HOW TO COMPLETE THIS TASK:
However many lines the data holds, transcribe them all exactly.

Extracted records:
────────

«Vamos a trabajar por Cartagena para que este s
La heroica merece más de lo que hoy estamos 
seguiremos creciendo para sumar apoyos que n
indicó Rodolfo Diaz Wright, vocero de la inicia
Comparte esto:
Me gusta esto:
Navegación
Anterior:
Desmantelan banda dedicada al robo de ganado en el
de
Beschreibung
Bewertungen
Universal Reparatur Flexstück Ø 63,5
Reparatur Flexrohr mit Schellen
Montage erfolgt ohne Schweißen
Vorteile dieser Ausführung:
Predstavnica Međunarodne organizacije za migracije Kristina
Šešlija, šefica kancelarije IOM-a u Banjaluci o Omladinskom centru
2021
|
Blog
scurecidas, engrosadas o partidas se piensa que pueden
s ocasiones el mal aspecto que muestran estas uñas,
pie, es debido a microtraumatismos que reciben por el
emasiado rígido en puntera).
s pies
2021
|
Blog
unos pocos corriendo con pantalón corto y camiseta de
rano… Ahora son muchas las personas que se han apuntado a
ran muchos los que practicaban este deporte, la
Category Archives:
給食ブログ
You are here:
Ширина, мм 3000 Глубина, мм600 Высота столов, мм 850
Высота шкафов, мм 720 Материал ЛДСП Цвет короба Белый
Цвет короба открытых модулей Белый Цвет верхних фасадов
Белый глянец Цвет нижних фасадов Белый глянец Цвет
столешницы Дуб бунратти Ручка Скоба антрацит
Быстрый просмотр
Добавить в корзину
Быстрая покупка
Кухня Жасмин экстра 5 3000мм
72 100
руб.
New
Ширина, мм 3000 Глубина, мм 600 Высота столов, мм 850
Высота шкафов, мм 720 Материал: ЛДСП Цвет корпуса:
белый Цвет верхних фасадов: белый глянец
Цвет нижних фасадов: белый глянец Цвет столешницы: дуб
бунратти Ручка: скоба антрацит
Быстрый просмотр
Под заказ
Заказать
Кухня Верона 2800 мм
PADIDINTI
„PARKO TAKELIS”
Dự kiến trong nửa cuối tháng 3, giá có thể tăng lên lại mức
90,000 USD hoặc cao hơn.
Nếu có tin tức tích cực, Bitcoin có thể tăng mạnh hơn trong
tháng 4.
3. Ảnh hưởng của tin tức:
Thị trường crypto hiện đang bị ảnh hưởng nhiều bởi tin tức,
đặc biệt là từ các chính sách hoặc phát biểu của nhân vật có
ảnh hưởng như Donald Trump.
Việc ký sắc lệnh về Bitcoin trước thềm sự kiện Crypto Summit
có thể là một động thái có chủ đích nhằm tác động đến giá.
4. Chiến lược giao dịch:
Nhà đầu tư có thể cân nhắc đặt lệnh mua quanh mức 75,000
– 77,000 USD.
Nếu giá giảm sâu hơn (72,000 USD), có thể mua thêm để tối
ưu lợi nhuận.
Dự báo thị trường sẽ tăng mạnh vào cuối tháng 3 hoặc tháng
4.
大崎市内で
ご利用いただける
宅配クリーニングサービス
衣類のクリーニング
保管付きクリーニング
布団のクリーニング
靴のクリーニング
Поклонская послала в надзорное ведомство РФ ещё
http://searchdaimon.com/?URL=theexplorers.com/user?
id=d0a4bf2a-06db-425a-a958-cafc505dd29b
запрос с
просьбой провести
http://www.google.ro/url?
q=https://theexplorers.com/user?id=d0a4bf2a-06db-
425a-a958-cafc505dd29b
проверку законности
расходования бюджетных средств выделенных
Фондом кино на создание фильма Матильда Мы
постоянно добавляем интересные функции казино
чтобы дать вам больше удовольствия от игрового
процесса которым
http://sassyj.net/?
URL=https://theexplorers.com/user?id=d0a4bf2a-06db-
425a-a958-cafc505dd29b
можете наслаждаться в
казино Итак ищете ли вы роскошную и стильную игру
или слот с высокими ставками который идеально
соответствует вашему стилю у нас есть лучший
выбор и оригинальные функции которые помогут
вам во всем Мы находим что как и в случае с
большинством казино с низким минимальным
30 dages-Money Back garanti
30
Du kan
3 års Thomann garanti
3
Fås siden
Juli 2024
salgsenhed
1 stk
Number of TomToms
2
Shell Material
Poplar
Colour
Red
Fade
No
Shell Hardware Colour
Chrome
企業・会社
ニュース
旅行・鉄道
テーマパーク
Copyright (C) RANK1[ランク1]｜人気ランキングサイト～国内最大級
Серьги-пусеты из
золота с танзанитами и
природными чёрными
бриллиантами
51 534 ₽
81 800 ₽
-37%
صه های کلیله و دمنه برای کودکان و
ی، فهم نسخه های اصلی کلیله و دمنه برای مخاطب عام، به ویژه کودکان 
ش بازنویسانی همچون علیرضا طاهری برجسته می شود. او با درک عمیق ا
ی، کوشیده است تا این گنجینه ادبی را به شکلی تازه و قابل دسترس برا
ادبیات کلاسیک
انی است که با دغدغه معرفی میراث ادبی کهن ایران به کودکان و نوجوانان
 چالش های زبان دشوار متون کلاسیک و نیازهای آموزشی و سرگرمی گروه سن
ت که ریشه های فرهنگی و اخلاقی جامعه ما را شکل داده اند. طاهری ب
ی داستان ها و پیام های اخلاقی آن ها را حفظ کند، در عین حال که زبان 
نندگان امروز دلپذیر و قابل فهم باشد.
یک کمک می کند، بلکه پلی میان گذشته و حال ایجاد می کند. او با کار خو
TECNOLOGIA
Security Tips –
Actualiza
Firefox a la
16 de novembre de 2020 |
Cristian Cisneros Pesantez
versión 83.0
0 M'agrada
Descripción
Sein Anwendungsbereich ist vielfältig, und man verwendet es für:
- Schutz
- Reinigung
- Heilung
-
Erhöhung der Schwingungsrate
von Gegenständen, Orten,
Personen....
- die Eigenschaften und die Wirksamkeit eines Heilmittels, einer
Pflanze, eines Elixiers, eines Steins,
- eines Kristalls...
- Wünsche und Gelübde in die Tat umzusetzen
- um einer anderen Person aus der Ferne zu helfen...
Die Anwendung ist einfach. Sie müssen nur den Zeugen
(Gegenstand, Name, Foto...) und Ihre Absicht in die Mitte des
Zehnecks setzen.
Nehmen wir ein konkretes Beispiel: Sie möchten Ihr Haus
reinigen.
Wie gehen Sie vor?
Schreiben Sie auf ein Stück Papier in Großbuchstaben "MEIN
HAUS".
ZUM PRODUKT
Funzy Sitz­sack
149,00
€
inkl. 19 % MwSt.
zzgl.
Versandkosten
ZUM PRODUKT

────────

SOLUTION TO THE PROBLEM:
«Vamos a trabajar por Cartagena para que este s
La heroica merece más de lo que hoy estamos 
seguiremos creciendo para sumar apoyos que n
indicó Rodolfo Diaz Wright, vocero de la inicia
Comparte esto:
Me gusta esto:
Navegación
Anterior:
Desmantelan banda dedicada al robo de ganado en el
de
Beschreibung
Bewertungen
Universal Reparatur Flexstück Ø 63,5
Reparatur Flexrohr mit Schellen
Montage erfolgt ohne Schweißen
Vorteile dieser Ausführung:
Predstavnica Međunarodne organizacije za migracije Kristina
Šešlija, šefica kancelarije IOM-a u Banjaluci o Omladinskom centru
2021
|
Blog
scurecidas, engrosadas o partidas se piensa que pueden
s ocasiones el mal aspecto que muestran estas uñas,
pie, es debido a microtraumatismos que reciben por el
emasiado rígido en puntera).
s pies
2021
|
Blog
unos pocos corriendo con pantalón corto y camiseta de
rano… Ahora son muchas las personas que se han apuntado a
ran muchos los que practicaban este deporte, la
Category Archives:
給食ブログ
You are here:
Ширина, мм 3000 Глубина, мм600 Высота столов, мм 850
Высота шкафов, мм 720 Материал ЛДСП Цвет короба Белый
Цвет короба открытых модулей Белый Цвет верхних фасадов
Белый глянец Цвет нижних фасадов Белый глянец Цвет
столешницы Дуб бунратти Ручка Скоба антрацит
Быстрый просмотр
Добавить в корзину
Быстрая покупка
Кухня Жасмин экстра 5 3000мм
72 100
руб.
New
Ширина, мм 3000 Глубина, мм 600 Высота столов, мм 850
Высота шкафов, мм 720 Материал: ЛДСП Цвет корпуса:
белый Цвет верхних фасадов: белый глянец
Цвет нижних фасадов: белый глянец Цвет столешницы: дуб
бунратти Ручка: скоба антрацит
Быстрый просмотр
Под заказ
Заказать
Кухня Верона 2800 мм
PADIDINTI
„PARKO TAKELIS”
Dự kiến trong nửa cuối tháng 3, giá có thể tăng lên lại mức
90,000 USD hoặc cao hơn.
Nếu có tin tức tích cực, Bitcoin có thể tăng mạnh hơn trong
tháng 4.
3. Ảnh hưởng của tin tức:
Thị trường crypto hiện đang bị ảnh hưởng nhiều bởi tin tức,
đặc biệt là từ các chính sách hoặc phát biểu của nhân vật có
ảnh hưởng như Donald Trump.
Việc ký sắc lệnh về Bitcoin trước thềm sự kiện Crypto Summit
có thể là một động thái có chủ đích nhằm tác động đến giá.
4. Chiến lược giao dịch:
Nhà đầu tư có thể cân nhắc đặt lệnh mua quanh mức 75,000
– 77,000 USD.
Nếu giá giảm sâu hơn (72,000 USD), có thể mua thêm để tối
ưu lợi nhuận.
Dự báo thị trường sẽ tăng mạnh vào cuối tháng 3 hoặc tháng
4.
大崎市内で
ご利用いただける
宅配クリーニングサービス
衣類のクリーニング
保管付きクリーニング
布団のクリーニング
靴のクリーニング
Поклонская послала в надзорное ведомство РФ ещё
http://searchdaimon.com/?URL=theexplorers.com/user?
id=d0a4bf2a-06db-425a-a958-cafc505dd29b
запрос с
просьбой провести
http://www.google.ro/url?
q=https://theexplorers.com/user?id=d0a4bf2a-06db-
425a-a958-cafc505dd29b
проверку законности
расходования бюджетных средств выделенных
Фондом кино на создание фильма Матильда Мы
постоянно добавляем интересные функции казино
чтобы дать вам больше удовольствия от игрового
процесса которым
http://sassyj.net/?
URL=https://theexplorers.com/user?id=d0a4bf2a-06db-
425a-a958-cafc505dd29b
можете наслаждаться в
казино Итак ищете ли вы роскошную и стильную игру
или слот с высокими ставками который идеально
соответствует вашему стилю у нас есть лучший
выбор и оригинальные функции которые помогут
вам во всем Мы находим что как и в случае с
большинством казино с низким минимальным
30 dages-Money Back garanti
30
Du kan
3 års Thomann garanti
3
Fås siden
Juli 2024
salgsenhed
1 stk
Number of TomToms
2
Shell Material
Poplar
Colour
Red
Fade
No
Shell Hardware Colour
Chrome
企業・会社
ニュース
旅行・鉄道
テーマパーク
Copyright (C) RANK1[ランク1]｜人気ランキングサイト～国内最大級
Серьги-пусеты из
золота с танзанитами и
природными чёрными
бриллиантами
51 534 ₽
81 800 ₽
-37%
صه های کلیله و دمنه برای کودکان و
ی، فهم نسخه های اصلی کلیله و دمنه برای مخاطب عام، به ویژه کودکان 
ش بازنویسانی همچون علیرضا طاهری برجسته می شود. او با درک عمیق ا
ی، کوشیده است تا این گنجینه ادبی را به شکلی تازه و قابل دسترس برا
ادبیات کلاسیک
انی است که با دغدغه معرفی میراث ادبی کهن ایران به کودکان و نوجوانان
 چالش های زبان دشوار متون کلاسیک و نیازهای آموزشی و سرگرمی گروه سن
ت که ریشه های فرهنگی و اخلاقی جامعه ما را شکل داده اند. طاهری ب
ی داستان ها و پیام های اخلاقی آن ها را حفظ کند، در عین حال که زبان 
نندگان امروز دلپذیر و قابل فهم باشد.
یک کمک می کند، بلکه پلی میان گذشته و حال ایجاد می کند. او با کار خو
TECNOLOGIA
Security Tips –
Actualiza
Firefox a la
16 de novembre de 2020 |
Cristian Cisneros Pesantez
versión 83.0
0 M'agrada
Descripción
Sein Anwendungsbereich ist vielfältig, und man verwendet es für:
- Schutz
- Reinigung
- Heilung
-
Erhöhung der Schwingungsrate
von Gegenständen, Orten,
Personen....
- die Eigenschaften und die Wirksamkeit eines Heilmittels, einer
Pflanze, eines Elixiers, eines Steins,
- eines Kristalls...
- Wünsche und Gelübde in die Tat umzusetzen
- um einer anderen Person aus der Ferne zu helfen...
Die Anwendung ist einfach. Sie müssen nur den Zeugen
(Gegenstand, Name, Foto...) und Ihre Absicht in die Mitte des
Zehnecks setzen.
Nehmen wir ein konkretes Beispiel: Sie möchten Ihr Haus
reinigen.
Wie gehen Sie vor?
Schreiben Sie auf ein Stück Papier in Großbuchstaben "MEIN
HAUS".
ZUM PRODUKT
Funzy Sitz­sack
149,00
€
inkl. 19 % MwSt.
zzgl.
Versandkosten
ZUM PRODUKT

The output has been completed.